======== 所给文本 ========
关于token的几个问题？

1. token主要解决csrf问题。token一般为非对称加密。如果一次登录中token是不变的，当截获到token就一定是存在安全问题的
2. token作用(主要)不是解决安全性，数据安全性解决方案一般用sign

我觉得你可以找找json web token 这方面的资料看看

至少token不是连续的，我不能从1往后试

举个例子，比如查看某人的订单是这样的/order/${uid}（虽然没人这么傻但是不要在乎这些细节）

我找到规律之后只要把uid改一改就可以随意查看其他人的订单信息了，这样不安全，但如果uid并不是连续的数字，而是一个md5加密的32位字符，这个路子就行不通了

token是经过AES加密过的，如果可以正确解密出来，里头是放了用户数据的

如果担心token被抓包，可以考虑用https协议

token不来就不是解决安全问题的，问的我想打人了

token主要是用来应对CSRF的

解决安全问题:
https, 双因素认证 等等

1、使用https token无法在mimt中截取，除非网站已经被xss注入，当然可以用cookie only来防止js读取。
======== 所给记录 ========
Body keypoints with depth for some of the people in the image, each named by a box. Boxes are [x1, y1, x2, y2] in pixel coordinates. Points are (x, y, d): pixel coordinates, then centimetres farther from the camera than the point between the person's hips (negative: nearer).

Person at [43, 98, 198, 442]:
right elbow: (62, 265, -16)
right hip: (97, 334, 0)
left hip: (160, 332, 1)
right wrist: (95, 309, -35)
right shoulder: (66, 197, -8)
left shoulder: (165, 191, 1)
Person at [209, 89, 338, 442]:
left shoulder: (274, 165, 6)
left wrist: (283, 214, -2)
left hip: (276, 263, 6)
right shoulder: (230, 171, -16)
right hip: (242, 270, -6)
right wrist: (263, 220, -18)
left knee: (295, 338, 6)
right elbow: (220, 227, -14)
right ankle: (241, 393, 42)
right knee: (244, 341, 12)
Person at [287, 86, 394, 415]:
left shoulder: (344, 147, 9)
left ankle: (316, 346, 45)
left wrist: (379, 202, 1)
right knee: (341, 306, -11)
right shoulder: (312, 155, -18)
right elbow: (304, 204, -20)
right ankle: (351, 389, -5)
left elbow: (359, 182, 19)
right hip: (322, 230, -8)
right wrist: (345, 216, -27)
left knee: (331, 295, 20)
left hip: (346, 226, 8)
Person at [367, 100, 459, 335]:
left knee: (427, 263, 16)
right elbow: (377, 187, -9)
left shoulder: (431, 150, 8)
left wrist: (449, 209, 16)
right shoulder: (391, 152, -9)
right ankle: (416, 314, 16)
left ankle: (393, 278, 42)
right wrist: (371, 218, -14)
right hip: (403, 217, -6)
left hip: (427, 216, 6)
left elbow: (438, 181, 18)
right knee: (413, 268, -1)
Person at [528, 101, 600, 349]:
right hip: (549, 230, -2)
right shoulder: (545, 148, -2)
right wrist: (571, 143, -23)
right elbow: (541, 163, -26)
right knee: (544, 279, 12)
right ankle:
========
→ **待做任务**
- A) 原样输出关于token的帖子中从“我找到规律之后只要把uid改”到“1、使用https token无法在mimt中截取，除非网站已经被xss注入，当然可以用cookie only来防止js读取。”的这一段。
- B) 根据关于token的帖子回答下列问题：
(i) 数据安全性的解决方案一般用什么？
(ii) 在查看订单的例子中，uid改用什么形式后，改uid查看他人订单的路子就行不通了？
(iii) 如果担心token被抓包，可以考虑用什么协议？
以上记录取自其他来源。

→ **参考答案**
- A)
我找到规律之后只要把uid改一改就可以随意查看其他人的订单信息了，这样不安全，但如果uid并不是连续的数字，而是一个md5加密的32位字符，这个路子就行不通了

token是经过AES加密过的，如果可以正确解密出来，里头是放了用户数据的

如果担心token被抓包，可以考虑用https协议

token不来就不是解决安全问题的，问的我想打人了

token主要是用来应对CSRF的

解决安全问题:
https, 双因素认证 等等

1、使用https token无法在mimt中截取，除非网站已经被xss注入，当然可以用cookie only来防止js读取。

- B)
(i) 一般用sign。
(ii) 一个md5加密的32位字符。
(iii) https协议。